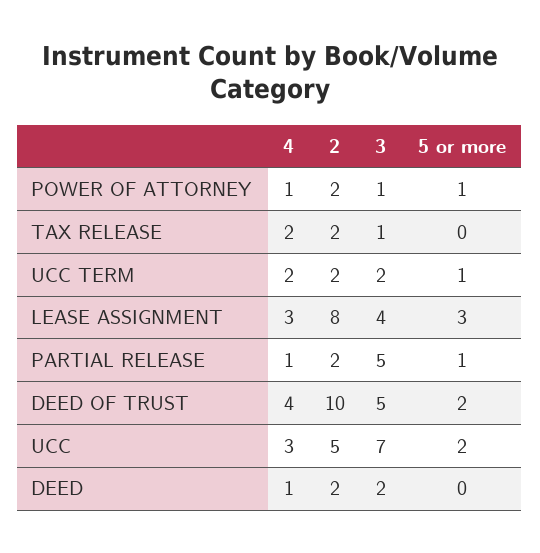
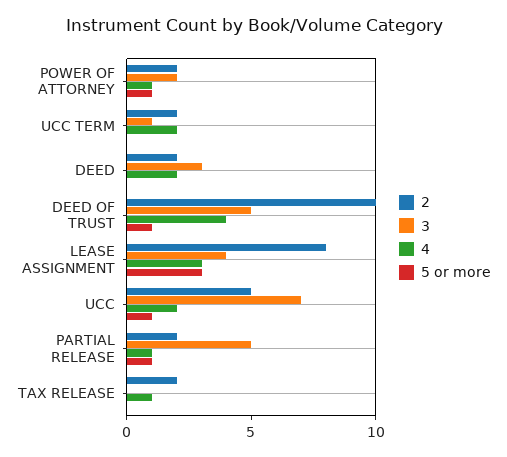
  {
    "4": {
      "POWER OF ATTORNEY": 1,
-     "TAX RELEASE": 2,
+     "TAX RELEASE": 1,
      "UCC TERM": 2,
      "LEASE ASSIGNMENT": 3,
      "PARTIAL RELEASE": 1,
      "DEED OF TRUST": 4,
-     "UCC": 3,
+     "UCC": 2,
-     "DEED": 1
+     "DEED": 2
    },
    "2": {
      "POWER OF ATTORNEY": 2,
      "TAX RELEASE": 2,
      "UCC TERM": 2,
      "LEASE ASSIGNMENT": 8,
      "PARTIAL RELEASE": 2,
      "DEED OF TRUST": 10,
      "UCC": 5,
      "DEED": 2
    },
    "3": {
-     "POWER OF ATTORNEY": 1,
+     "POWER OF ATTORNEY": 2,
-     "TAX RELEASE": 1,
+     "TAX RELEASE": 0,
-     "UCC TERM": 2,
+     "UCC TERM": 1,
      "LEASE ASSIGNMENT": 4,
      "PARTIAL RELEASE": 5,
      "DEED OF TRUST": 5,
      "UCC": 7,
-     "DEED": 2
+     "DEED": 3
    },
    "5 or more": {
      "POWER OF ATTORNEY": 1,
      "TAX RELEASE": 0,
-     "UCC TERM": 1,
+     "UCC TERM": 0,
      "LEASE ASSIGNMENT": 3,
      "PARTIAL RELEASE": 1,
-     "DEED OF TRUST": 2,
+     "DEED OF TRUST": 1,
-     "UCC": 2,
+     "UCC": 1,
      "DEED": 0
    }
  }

•••••

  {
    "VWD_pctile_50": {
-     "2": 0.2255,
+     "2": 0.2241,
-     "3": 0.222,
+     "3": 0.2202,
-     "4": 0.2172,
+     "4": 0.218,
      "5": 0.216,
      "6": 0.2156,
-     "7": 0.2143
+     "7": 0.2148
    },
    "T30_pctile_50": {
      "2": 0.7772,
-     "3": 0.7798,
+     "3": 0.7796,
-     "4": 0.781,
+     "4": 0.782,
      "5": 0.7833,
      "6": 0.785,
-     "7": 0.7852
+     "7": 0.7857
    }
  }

•••••

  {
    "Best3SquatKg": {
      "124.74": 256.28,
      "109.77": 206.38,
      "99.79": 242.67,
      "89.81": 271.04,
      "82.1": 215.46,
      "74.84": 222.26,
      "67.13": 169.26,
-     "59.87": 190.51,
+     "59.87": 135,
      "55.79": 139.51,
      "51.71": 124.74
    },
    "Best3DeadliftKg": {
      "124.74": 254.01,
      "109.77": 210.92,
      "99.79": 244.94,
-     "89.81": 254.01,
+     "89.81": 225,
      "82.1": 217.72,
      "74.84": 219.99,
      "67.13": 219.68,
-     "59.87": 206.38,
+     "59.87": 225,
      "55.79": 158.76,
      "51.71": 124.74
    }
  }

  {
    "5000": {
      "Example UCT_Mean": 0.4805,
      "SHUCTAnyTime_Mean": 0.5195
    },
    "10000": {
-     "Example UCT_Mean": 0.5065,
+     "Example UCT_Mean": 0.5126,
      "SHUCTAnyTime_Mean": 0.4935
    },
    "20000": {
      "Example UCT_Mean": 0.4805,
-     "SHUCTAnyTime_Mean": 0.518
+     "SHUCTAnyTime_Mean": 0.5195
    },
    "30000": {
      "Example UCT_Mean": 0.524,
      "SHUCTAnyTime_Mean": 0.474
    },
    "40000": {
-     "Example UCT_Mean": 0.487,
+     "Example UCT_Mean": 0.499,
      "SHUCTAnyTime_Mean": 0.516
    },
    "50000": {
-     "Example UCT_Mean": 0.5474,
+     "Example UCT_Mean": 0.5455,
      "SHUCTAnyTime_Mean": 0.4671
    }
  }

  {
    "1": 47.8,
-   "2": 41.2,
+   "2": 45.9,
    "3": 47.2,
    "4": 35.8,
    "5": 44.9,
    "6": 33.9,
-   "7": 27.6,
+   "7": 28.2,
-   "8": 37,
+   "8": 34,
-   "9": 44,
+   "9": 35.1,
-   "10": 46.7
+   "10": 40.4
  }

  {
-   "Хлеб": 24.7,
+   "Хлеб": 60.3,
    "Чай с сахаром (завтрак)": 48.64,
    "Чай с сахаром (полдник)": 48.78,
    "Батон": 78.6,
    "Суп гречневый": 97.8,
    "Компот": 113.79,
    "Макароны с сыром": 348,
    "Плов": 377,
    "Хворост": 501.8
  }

•••••

**Brief**. Give the number of lines in the data that contain the word "Example", and add no other text.

**Solution for this problem**. 9